Assignment: In your copy, include every line of the listing below exactly but none of the pictures.

Collected material:
_ _ _

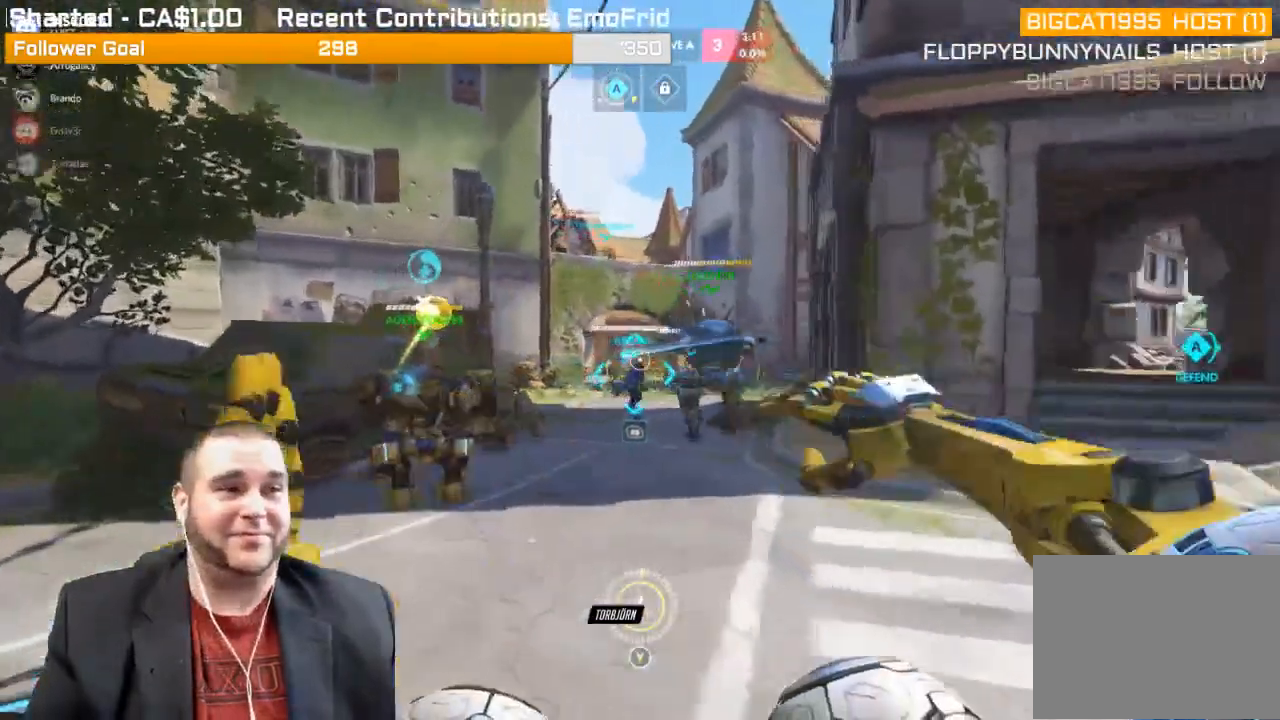
{"buttons": [], "left_stick": "up-left", "right_stick": "center", "events": [[17, "L1", "up"], [50, "R2", "up"], [100, "left_stick", "up"], [167, "R1", "down"], [233, "R1", "up"], [317, "R1", "down"], [400, "R1", "up"], [400, "left_stick", "up-left"]]}
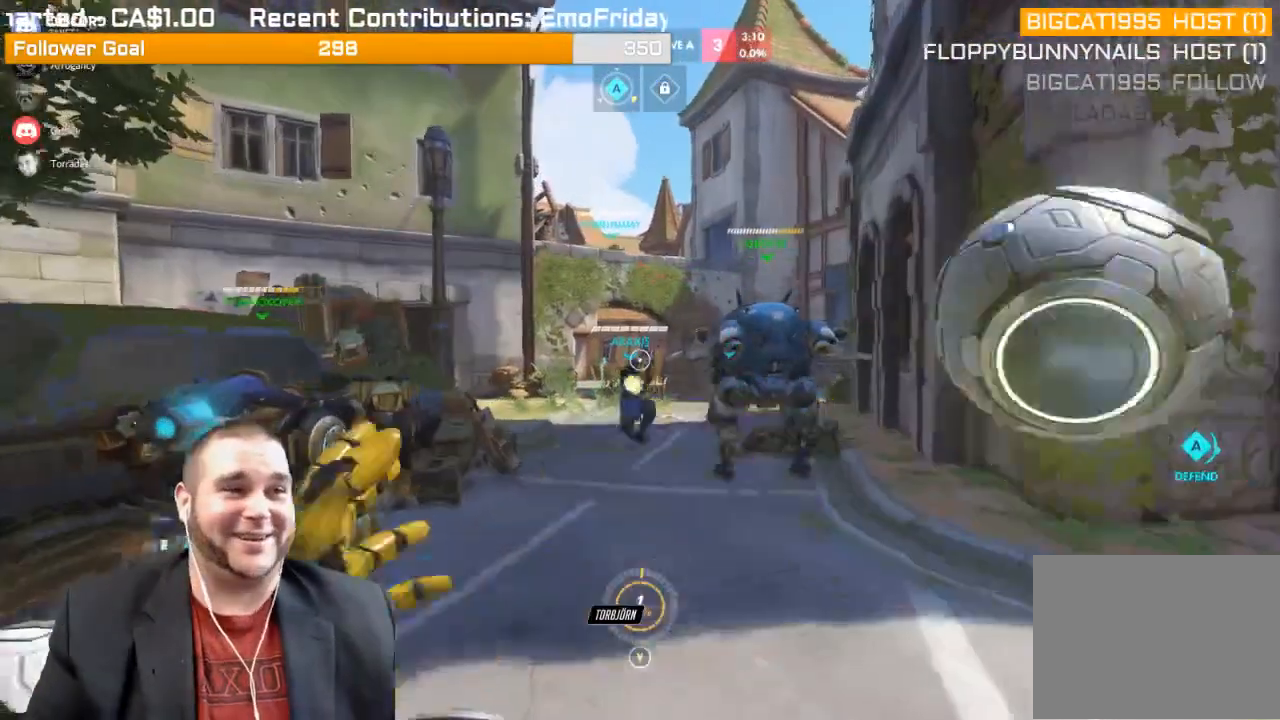
{"buttons": ["R2"], "left_stick": "down", "right_stick": "center", "events": [[50, "R2", "down"], [83, "left_stick", "center"], [167, "left_stick", "down"], [200, "right_stick", "right"], [350, "L1", "down"], [367, "right_stick", "center"], [417, "L1", "up"]]}
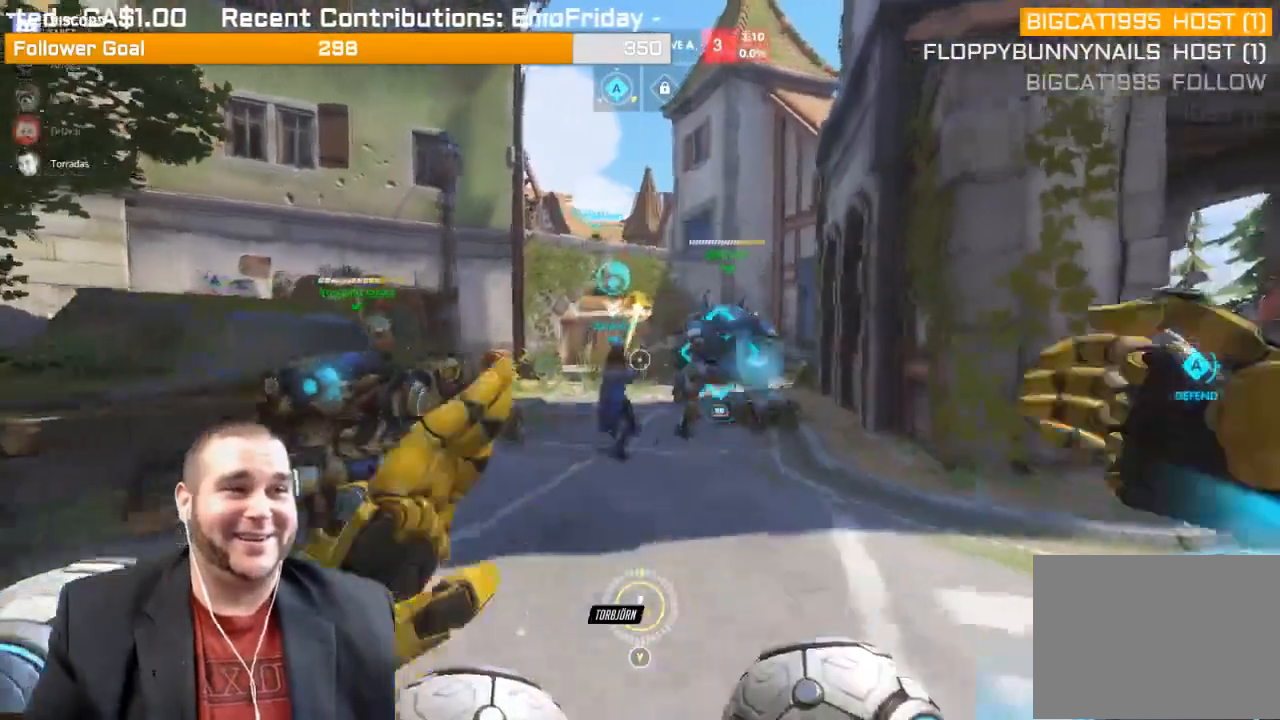
{"buttons": ["R2"], "left_stick": "down", "right_stick": "center"}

_ _ _

Task result:
{"buttons": [], "left_stick": "up-left", "right_stick": "center", "events": [[17, "L1", "up"], [50, "R2", "up"], [100, "left_stick", "up"], [167, "R1", "down"], [233, "R1", "up"], [317, "R1", "down"], [400, "R1", "up"], [400, "left_stick", "up-left"]]}
{"buttons": ["R2"], "left_stick": "down", "right_stick": "center", "events": [[50, "R2", "down"], [83, "left_stick", "center"], [167, "left_stick", "down"], [200, "right_stick", "right"], [350, "L1", "down"], [367, "right_stick", "center"], [417, "L1", "up"]]}
{"buttons": ["R2"], "left_stick": "down", "right_stick": "center"}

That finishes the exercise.